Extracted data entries
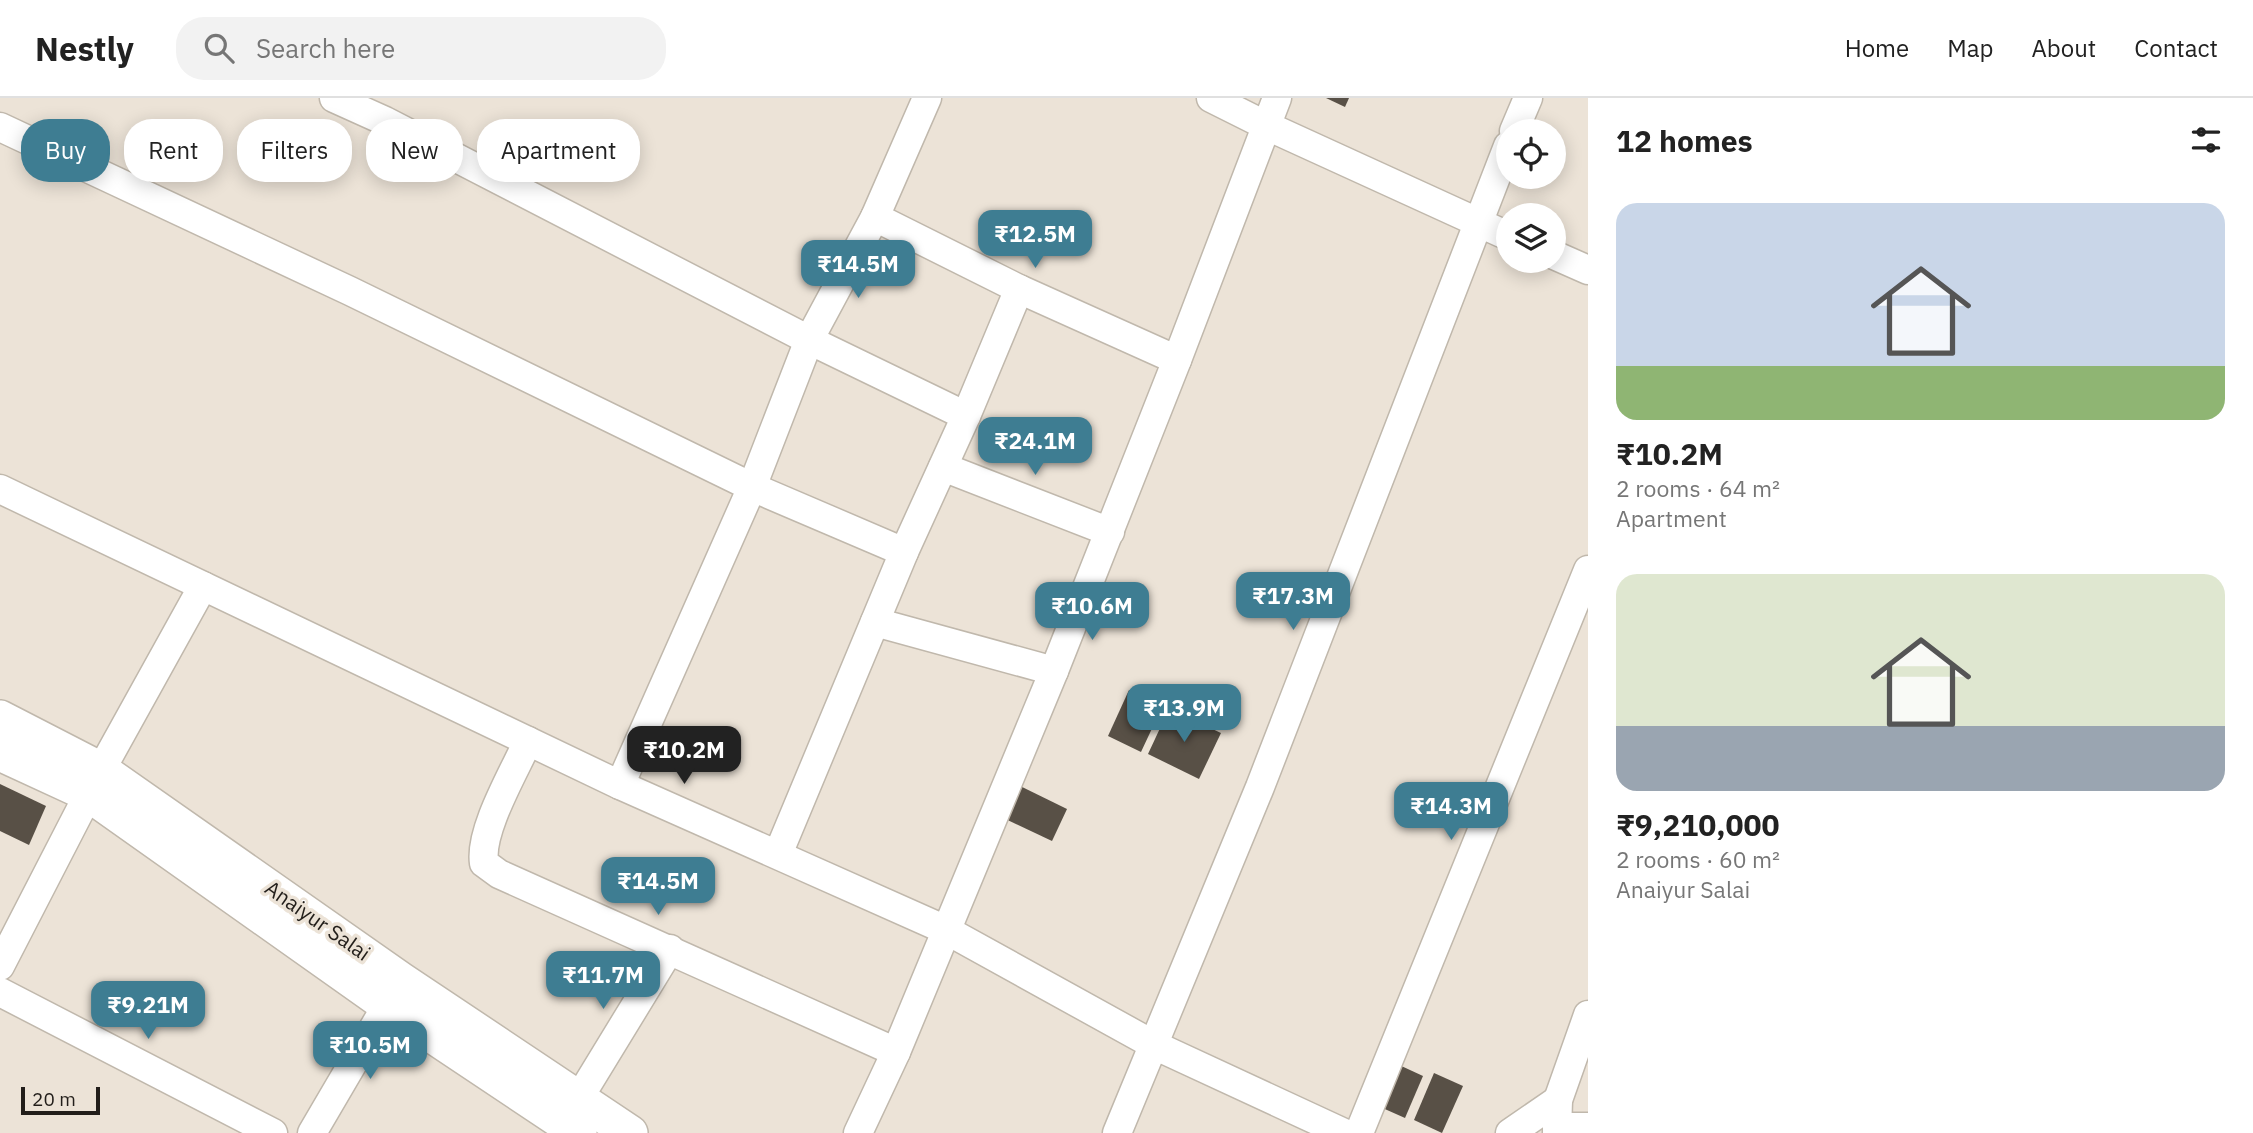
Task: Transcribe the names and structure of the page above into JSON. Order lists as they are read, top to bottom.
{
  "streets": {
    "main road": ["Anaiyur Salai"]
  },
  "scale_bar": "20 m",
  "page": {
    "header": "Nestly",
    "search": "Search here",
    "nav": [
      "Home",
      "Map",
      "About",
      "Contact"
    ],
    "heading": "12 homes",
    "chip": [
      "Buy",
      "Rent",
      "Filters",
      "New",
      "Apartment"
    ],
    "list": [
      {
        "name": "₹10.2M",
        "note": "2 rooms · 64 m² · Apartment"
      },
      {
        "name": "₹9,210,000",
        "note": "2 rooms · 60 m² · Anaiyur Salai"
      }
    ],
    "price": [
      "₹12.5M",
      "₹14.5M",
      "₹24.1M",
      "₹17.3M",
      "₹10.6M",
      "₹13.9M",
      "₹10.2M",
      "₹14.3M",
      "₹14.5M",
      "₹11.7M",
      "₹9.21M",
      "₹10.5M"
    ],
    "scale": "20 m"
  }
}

**What needs to be done:**
In the records above, find each line with the word "Anaiyur" and copy it.

**Output of the exercise:**
    "main road": ["Anaiyur Salai"]
        "note": "2 rooms · 60 m² · Anaiyur Salai"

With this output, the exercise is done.